A défaut de salariés compétents, l'employeur peut faire appel à un intervenant extérieur :

  • soit un intervenant en prévention des risques professionnels (IPRP) appartenant au service de santé au travail interentreprises (SSTI) auquel il adhère ou enregistré auprès de la Dreets (ex-Direccte) ;
  • soit à un organisme de prévention des risques professionnels (7).

Comment désigner un référent sécurité ?

La désignation doit être formalisée par un écrit :

  • même si l'écrit n'est pas obligatoire dans le cas du référent salarié, il est recommandé pour encadrer sa mission et ses prérogatives ;
  • en cas de recours à un IPRP externe, une convention doit obligatoirement être établie (8).

Quelles sont ses missions ?

Il intervient d'abord pour évaluer les risques et analyser les conditions de travail, notamment en :

Ces évaluations et analyses lui permettent ensuite d'élaborer et de planifier des actions de prévention. Il peut aussi proposer des procédures et contribuer à la création ou mise à jour des documents santé et sécurité au travail en travaillant en lien avec les acteurs de la commission Santé, Sécurité Conditions de Travail du CSE (CSSCT).

💡Bon à savoir :

Le chargé de prévention peut tout à fait être désigné “référent Covid”.

Enfin, il effectue un suivi de la mise en oeuvre de ces actions et s'assure de la bonne réalisation des mesures de prévention dans l'entreprise. Il assure le suivi administratif et juridique de la prévention, organise des campagnes de sensibilisation pour aider le chef d'entreprise à assurer la santé, la sécurité et participe à l'amélioration des conditions de travail.

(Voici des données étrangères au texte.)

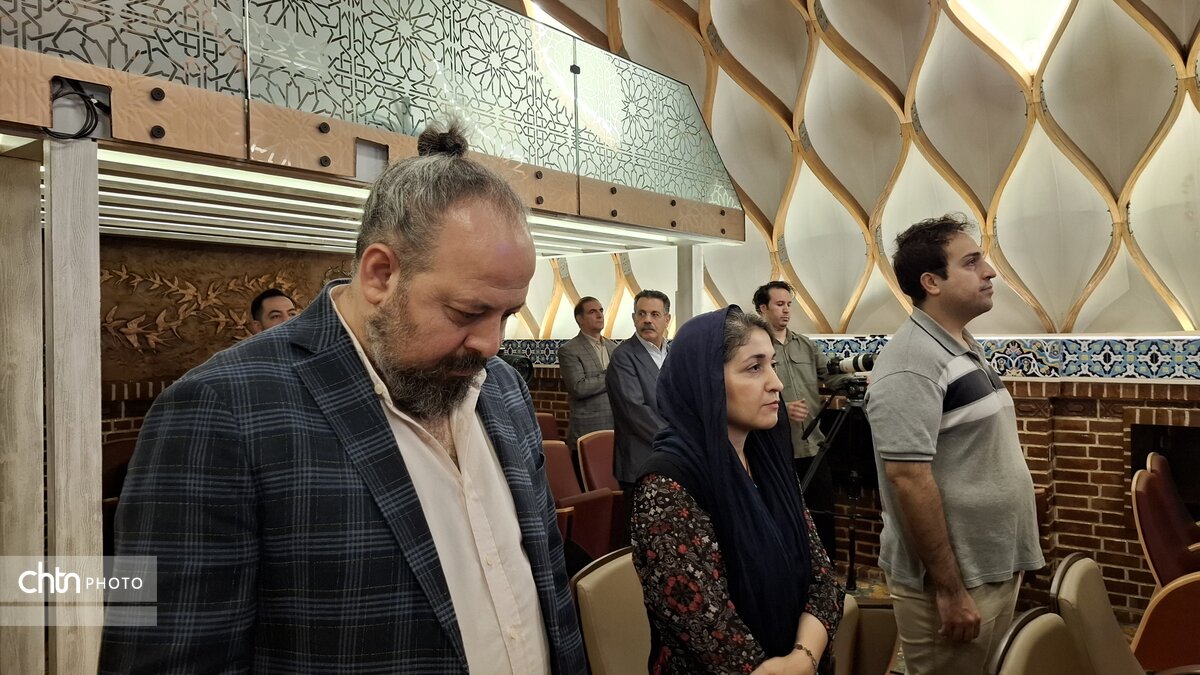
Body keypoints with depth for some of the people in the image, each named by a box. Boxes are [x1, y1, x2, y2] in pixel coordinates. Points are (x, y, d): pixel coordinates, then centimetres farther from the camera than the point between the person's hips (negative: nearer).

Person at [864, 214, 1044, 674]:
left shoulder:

Référent santé sécurité : quelle est sa responsabilité ?

En principe, le chef d'entreprise est le seul responsable pénalement du respect de la réglementation du travail en matière de santé-sécurité. La désignation du référent santé-sécurité n'entraîne donc aucun transfert de responsabilité.

Le chef d'entreprise a néanmoins la possibilité de déléguer ses pouvoirs en matière de santé et sécurité à condition que le délégataire dispose de l'autorité nécessaire et de moyens lui permettant d'engager, à tout moment, des actions de façon autonome.

Enfin, il doit être compétent techniquement et être en mesure de remplir pleinement ses missions. Dans ce cas, la responsabilité pénale personnelle du référent santé-sécurité pourrait être engagée, par exemple en cas d'accident du travail grave (9).

Faut-il consulter le CSE avant de désigner le référent ?

Oui, le CSE, s'il existe, doit être consulté préalablement à la désignation d'un référent santé-sécurité interne (salarié) ou d'un IPRP externe (10).

💡 Bon à savoir
En l'absence d'instance représentative du personnel, l'employeur peut faire appel directement à l'intervenant de son choix (7).